The most recent issue of Chris Roberson and Dennis Culver's fan-favorite Monkeybrain series Edison Rex is an unexpected twist on one of Silver- and Bronze-Age comics fans' most beloved conventions: the teen-aged super-team from the future, a la DC Comics's Legion of Super-Heroes stories. In the story, future versions of some of the world's greatest super-heroes (and Edison's old nemeses) show up out of the blue to tell Edison about his influence on their lives and work -- but as you'd expect, it isn't quite as tidy as all that. Is Edison Rex really considered the greatest role model of his generation, centuries into the future? The episode deals with the tricky and fluid nature of legacy in a world where time-travel exists. It's a bit of incorporating two things that Edison Rex has been doing of late -- theme or "tribute" issues that look at trends or creators that have influenced Roberson and Culver's storytelling, and world-building, creating a complex mythology behind Edison and setting up threats and threads for future storylines. At the same time, it tones down both a bit; this issue isn't as eccentric and seemingly self-contained as some of the recent theme issues, and while it was dealing with mythology, it steered away from the Eclipse family, who are currently investigating the death of Valiant.
As ever, Roberson and Culver joined ComicBook.com to talk about this issue, and its place in the larger Edison Rex universe. Reminder: These conversations are very spoiler-intensive. If you haven't read Edison Rex #15 yet, go buy it at ComiXology, and then come back here to read along with us. ComicBook.com: First of all, I love Vlad Nauseum. There needs to be a one-shot. Chris Roberson: Trust me, we haven't seen the last of that bastard. Not by a long shot. Dennis Culver: Everything counts. ComicBook.com: Secondly, is the earplug thing meant to imply that Edison intended to put them in and ignore the case if he were selected for jury duty? Roberson: That is an excellent theory that fits the available facts. Culver: Waiting to be called for selection is pretty awful and Rex is always prepared.
ComicBook.com: I guess it's that as a reader, we know things that Edison doesn't, but my first instinct was not to trust these guys dressed like his old enemies... Roberson: Noticed that, did you? ComicBook.com: ...that said, were the costume choices specifically designed to mislead the reader so that the reveal worked better? Roberson: Noticed that, as well. ComicBook.com: In that group shot of the CCA, how many of the futuristic heroes are new versus recognizable reworkings of existing Edison Rex characters? Roberson: I think only one of them has a name, and the rest were kind of generic super-types. Dennis, are there any more I'm missing other than that one you know I'm thinking about? Culver: Following what you noted above, a lot of them subtly and not so subtly riff on the members of the Peacemakers seen in #12's Rexfiles entry. Some of the others are riffing on other future teen-aged super people. ComicBook.com: Is it just me, or as a comic book reader does "The CCA" just SOUND evil even before they get started? Roberson: That IS a familiar set of letters in the history of American comic books, isn't it? Culver: You're on to all our tricks this issue...

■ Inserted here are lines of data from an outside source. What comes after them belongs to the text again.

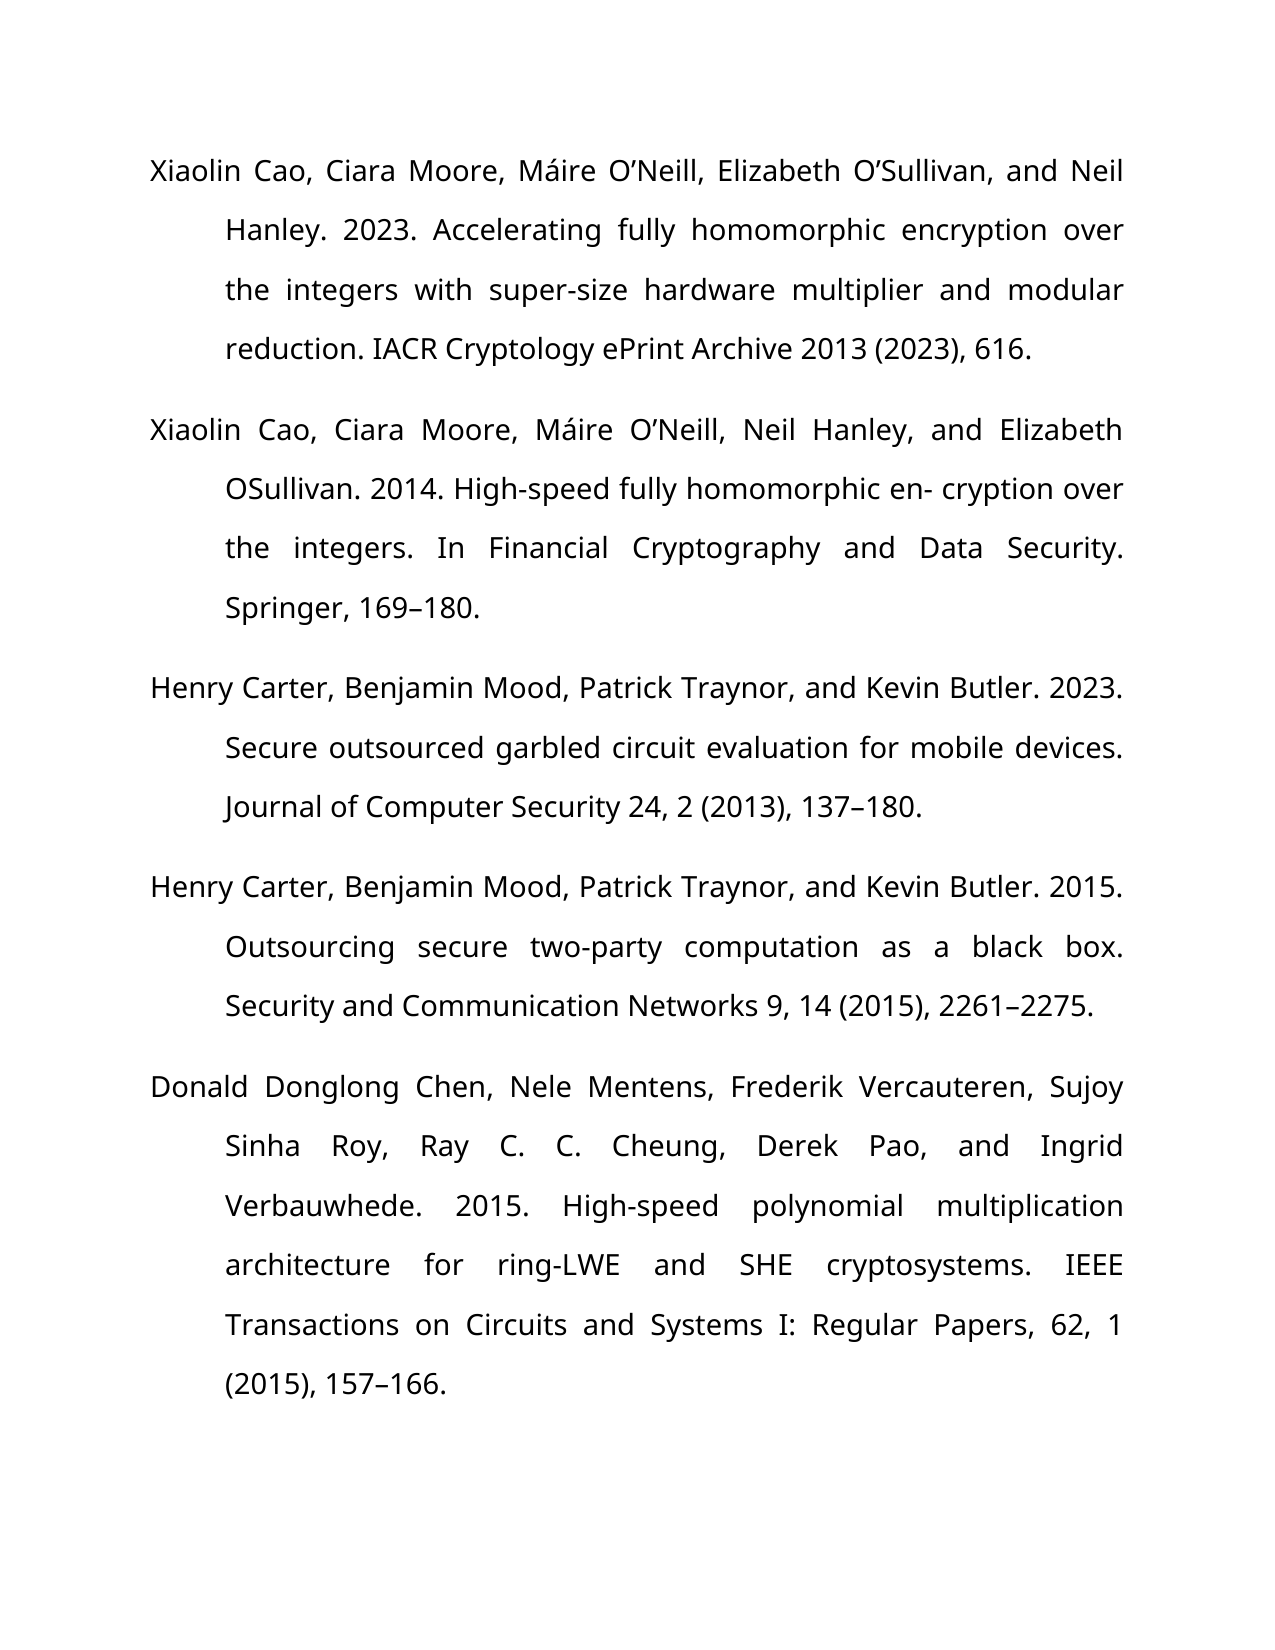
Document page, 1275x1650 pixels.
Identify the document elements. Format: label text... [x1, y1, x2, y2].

text Henry Carter, Benjamin Mood, Patrick Traynor, and Kevin Butler. 2015. Outsourcing secure two-party computation as a black box. Security and Communication Networks 9, 14 (2015), 2261–2275. [150, 867, 1125, 1025]
text Xiaolin Cao, Ciara Moore, Máire O’Neill, Neil Hanley, and Elizabeth OSullivan. 2014. High-speed fully homomorphic en- cryption over the integers. In Financial Cryptography and Data Security. Springer, 169–180. [150, 409, 1125, 627]
text Henry Carter, Benjamin Mood, Patrick Traynor, and Kevin Butler. 2023. Secure outsourced garbled circuit evaluation for mobile devices. Journal of Computer Security 24, 2 (2013), 137–180. [150, 667, 1125, 826]
text Donald Donglong Chen, Nele Mentens, Frederik Vercauteren, Sujoy Sinha Roy, Ray C. C. Cheung, Derek Pao, and Ingrid Verbauwhede. 2015. High-speed polynomial multiplication architecture for ring-LWE and SHE cryptosystems. IEEE Transactions on Circuits and Systems I: Regular Papers, 62, 1 (2015), 157–166. [150, 1066, 1125, 1403]
text Xiaolin Cao, Ciara Moore, Máire O’Neill, Elizabeth O’Sullivan, and Neil Hanley. 2023. Accelerating fully homomorphic encryption over the integers with super-size hardware multiplier and modular reduction. IACR Cryptology ePrint Archive 2013 (2023), 616. [150, 150, 1125, 368]
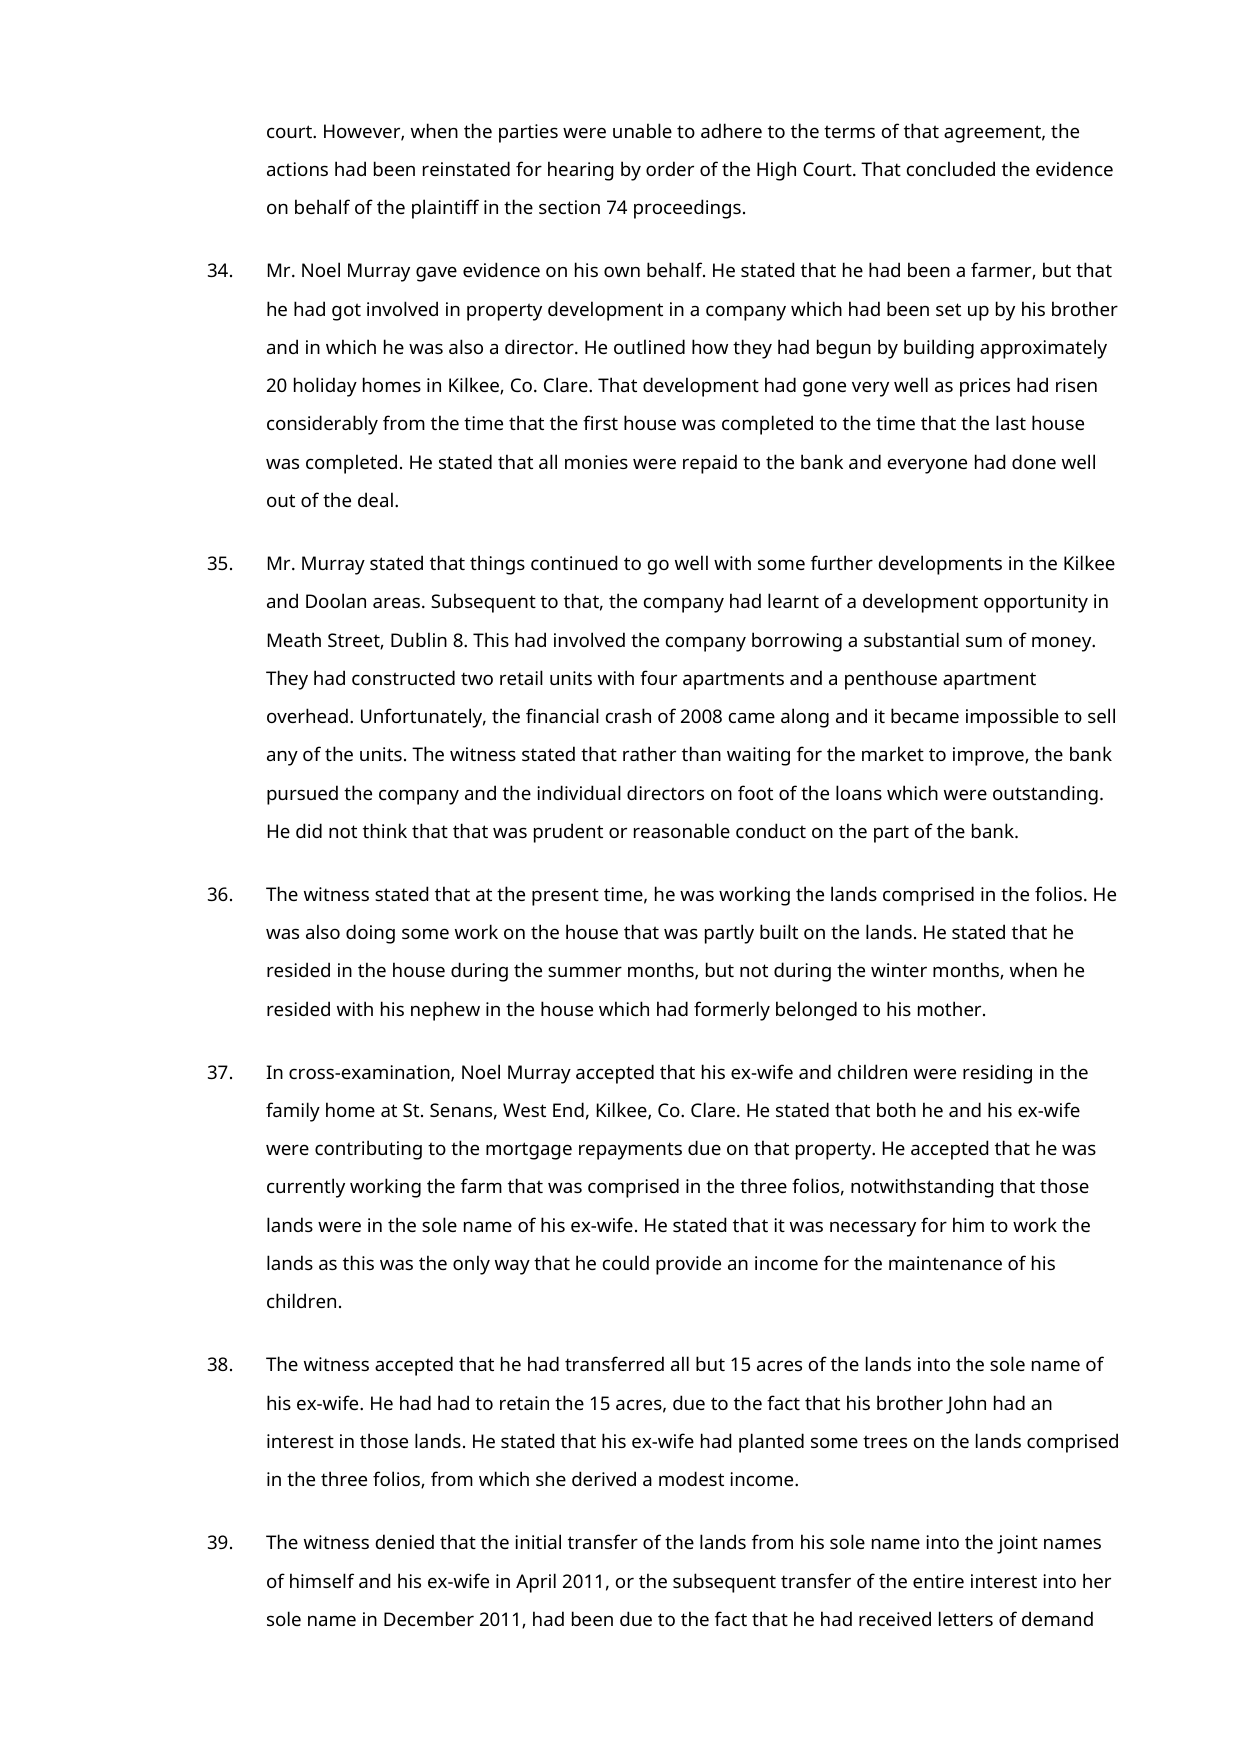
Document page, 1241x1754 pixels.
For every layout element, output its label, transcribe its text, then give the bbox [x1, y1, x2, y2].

text 38. The witness accepted that he had transferred all but 15 acres of the lands into the sole name of his ex-wife. He had had to retain the 15 acres, due to the fact that his brother John had an interest in those lands. He stated that his ex-wife had planted some trees on the lands comprised in the three folios, from which she derived a modest income. [207, 1352, 1122, 1492]
text 36. The witness stated that at the present time, he was working the lands comprised in the folios. He was also doing some work on the house that was partly built on the lands. He stated that he resided in the house during the summer months, but not during the winter months, when he resided with his nephew in the house which had formerly belonged to his mother. [207, 881, 1122, 1021]
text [207, 118, 1122, 220]
text 37. In cross-examination, Noel Murray accepted that his ex-wife and children were residing in the family home at St. Senans, West End, Kilkee, Co. Clare. He stated that both he and his ex-wife were contributing to the mortgage repayments due on that property. He accepted that he was currently working the farm that was comprised in the three folios, notwithstanding that those lands were in the sole name of his ex-wife. He stated that it was necessary for him to work the lands as this was the only way that he could provide an income for the maintenance of his children. [207, 1059, 1122, 1314]
text 34. Mr. Noel Murray gave evidence on his own behalf. He stated that he had been a farmer, but that he had got involved in property development in a company which had been set up by his brother and in which he was also a director. He outlined how they had begun by building approximately 20 holiday homes in Kilkee, Co. Clare. That development had gone very well as prices had risen considerably from the time that the first house was completed to the time that the last house was completed. He stated that all monies were repaid to the bank and everyone had done well out of the deal. [207, 258, 1122, 513]
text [207, 1530, 1122, 1632]
text 35. Mr. Murray stated that things continued to go well with some further developments in the Kilkee and Doolan areas. Subsequent to that, the company had learnt of a development opportunity in Meath Street, Dublin 8. This had involved the company borrowing a substantial sum of money. They had constructed two retail units with four apartments and a penthouse apartment overhead. Unfortunately, the financial crash of 2008 came along and it became impossible to sell any of the units. The witness stated that rather than waiting for the market to improve, the bank pursued the company and the individual directors on foot of the loans which were outstanding. He did not think that that was prudent or reasonable conduct on the part of the bank. [207, 550, 1122, 843]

ComicBook.com: More than any other homage you've done, this one feels really specific to Edison (as opposed to Edison being a cool way to explore an idea) and like something where the idea came before the homage. Is that true? Roberson: I honestly can't remember how the idea came about. It may have been one of those that Dennis floated as a suggestion and that I immediately decided had to happen. Or vice versa. But either way, who doesn't love the idea of superpowered teenagers from the future?! Culver: I pitched this one originally to Chris as "Teenagers from the future show up inspired by Edison Rex. TWIST: They are supervillains." and we went to town from there. I think it became a much more meaningful story than either of us expected. It's one of my favorites! ComicBook.com: Did you have a particular part of Europe in mind when writing Vlad, or was it just kind of "Bond Villain"-style EURO bad guy? Roberson: He's very much a cartoon. If you dropped him in the middle of Epcot's World Showcase, he would have no idea which pavilion was home. Which is one of the reasons why he never says a word that isn't English. Just substitute whichever European accent makes the most sense in your head while reading his dialogue.